He went onstage and sang "If I Were a Rich Man" and "Sunrise, Sunset," astounding his audience by incorporating movements and gestures from the show. Much to their surprise, they discovered he had played Tevye a year earlier, in the first Israeli production of Fiddler. Despite the fact that he was considerably younger than the character, Topol was cast to play the put-upon milkman trying to maintain his traditions in the Jewish village of Anatevka despite persecution, poverty and the encroachment of the outside world. "Until today I don't understand how they dared to take a guy my age to play the part in the West End," he says. "They were really brave."
More than 40 years later, Topol is perhaps the actor most closely identified with the role. He starred in the 1971 film adaptation of Fiddler, earning an Oscar nomination, and received a Tony nomination for his performance in a 1991 Broadway revival. He has played Tevye more than 2,500 times on stages all over the world. And now, at 73, he's back in the role and on the road again in what is being billed as his farewell tour — although he's not really certain that he will be finished with Tevye when the tour ends.
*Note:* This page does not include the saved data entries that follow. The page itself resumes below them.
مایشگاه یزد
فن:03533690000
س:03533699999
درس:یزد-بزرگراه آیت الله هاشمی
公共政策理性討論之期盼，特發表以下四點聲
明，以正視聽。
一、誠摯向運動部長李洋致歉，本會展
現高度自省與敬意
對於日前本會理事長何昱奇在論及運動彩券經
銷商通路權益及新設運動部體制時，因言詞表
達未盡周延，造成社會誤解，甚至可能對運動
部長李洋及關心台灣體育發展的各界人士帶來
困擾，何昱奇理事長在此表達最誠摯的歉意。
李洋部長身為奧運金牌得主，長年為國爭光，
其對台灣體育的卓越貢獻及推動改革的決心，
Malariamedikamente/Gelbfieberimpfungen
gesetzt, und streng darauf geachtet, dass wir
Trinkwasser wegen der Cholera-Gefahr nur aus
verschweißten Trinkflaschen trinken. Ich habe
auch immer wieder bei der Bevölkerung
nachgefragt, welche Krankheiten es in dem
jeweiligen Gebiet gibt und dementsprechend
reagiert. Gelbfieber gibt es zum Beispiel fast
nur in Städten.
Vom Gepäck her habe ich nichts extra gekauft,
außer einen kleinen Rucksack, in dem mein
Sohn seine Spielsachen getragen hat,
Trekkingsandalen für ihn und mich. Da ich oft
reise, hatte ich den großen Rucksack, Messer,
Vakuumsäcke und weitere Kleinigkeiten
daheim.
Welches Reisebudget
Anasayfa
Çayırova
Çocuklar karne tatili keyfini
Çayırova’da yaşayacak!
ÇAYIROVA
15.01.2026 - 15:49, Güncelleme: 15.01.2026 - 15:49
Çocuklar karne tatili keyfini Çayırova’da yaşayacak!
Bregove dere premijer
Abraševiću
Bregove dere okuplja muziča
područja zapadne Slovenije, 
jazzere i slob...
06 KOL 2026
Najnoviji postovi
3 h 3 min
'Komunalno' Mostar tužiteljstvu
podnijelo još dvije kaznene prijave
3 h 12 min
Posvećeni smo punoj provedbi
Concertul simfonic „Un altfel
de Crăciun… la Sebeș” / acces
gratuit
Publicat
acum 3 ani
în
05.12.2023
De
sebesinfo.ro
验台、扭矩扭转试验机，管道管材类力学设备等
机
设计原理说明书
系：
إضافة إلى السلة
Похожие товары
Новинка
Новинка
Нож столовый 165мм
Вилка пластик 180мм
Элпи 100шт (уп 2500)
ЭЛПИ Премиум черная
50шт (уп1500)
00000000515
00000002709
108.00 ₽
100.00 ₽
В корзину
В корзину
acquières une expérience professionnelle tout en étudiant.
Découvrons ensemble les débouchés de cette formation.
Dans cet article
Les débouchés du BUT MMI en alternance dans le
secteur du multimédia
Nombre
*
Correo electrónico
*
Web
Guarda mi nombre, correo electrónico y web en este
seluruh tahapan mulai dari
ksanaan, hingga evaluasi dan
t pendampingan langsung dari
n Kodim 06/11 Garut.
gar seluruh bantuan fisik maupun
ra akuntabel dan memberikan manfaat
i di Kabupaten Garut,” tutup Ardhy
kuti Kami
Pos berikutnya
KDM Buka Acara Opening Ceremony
"I love this show," he says. "I enjoy playing the role every night. I last did it two or three years ago, and I was longing to come back to it. The part of Tevye is one of the five or six best roles ever written for a male actor–singer." He is now a few decades older than Tevye, and believes that the passage of time has burnished his performance. "When you are young, you have to imagine what it's like to give your daughter away to a stranger who comes along," he says. "You have to imagine what it means to be married 25 years, and how difficult it is to maintain a good relationship and to bring up children in the right way. But I've been married for more than 50 years, and I know how lucky it is to be successful in marriage when so many are collapsing. I know exactly what it means to stand under the canopy with your children, and pray that things will go smoothly for them, and worry that they won't. I don't have to imagine it. I believe that it's much more natural for me now, and that is projected to the audience. The same is true with every human relationship in the play. These are all experiences that I've had in my life, and they flow naturally now. "
Although he will forever be thought of as Tevye, Topol has had a long and varied career. He began acting while serving in the Israeli army and was a founding member of the Haifa Municipal Theatre. He has appeared in close to 30 films, and his stage roles include Othello, Azdak in Brecht's Caucasian Chalk Circle, Jean in Ionesco's Rhinoceros and Eddie Carbone in Arthur Miller's A View from the Bridge. Last summer he played Honoré Lachaille in Lerner and Loewe's Gigi at the Open Air Theatre in Regent's Park, London.
"I've been very fortunate to deal with great material, important material," he says. "But there's nothing like doing Fiddler. The material touches everyone, and the response is the same everywhere in the world. They laugh and cry and sigh in the same places. The issues brought up in the play are very easy to identify with: the relationship between a husband and wife; the relationship between a father and his daughters; the relationship between a man and the Almighty, or whatever he believes in; the relationship of a man with his animal; the relationship between a person and his neighbors. There's something for everyone. Although Fiddler depicts a Jewish community in a village in Russia, I have been told that when a Greek sees the show in Athens, he is sure that the guys who break in to the wedding and do that little pogrom are Turks. And when you do the show in Istanbul, the Turks think those people are Greek. The audience just gets so involved. And the joy of the music — you feel that they are dancing with you, they are singing with you. That's why I love coming back to the part. Fiddler is really a phenomenon."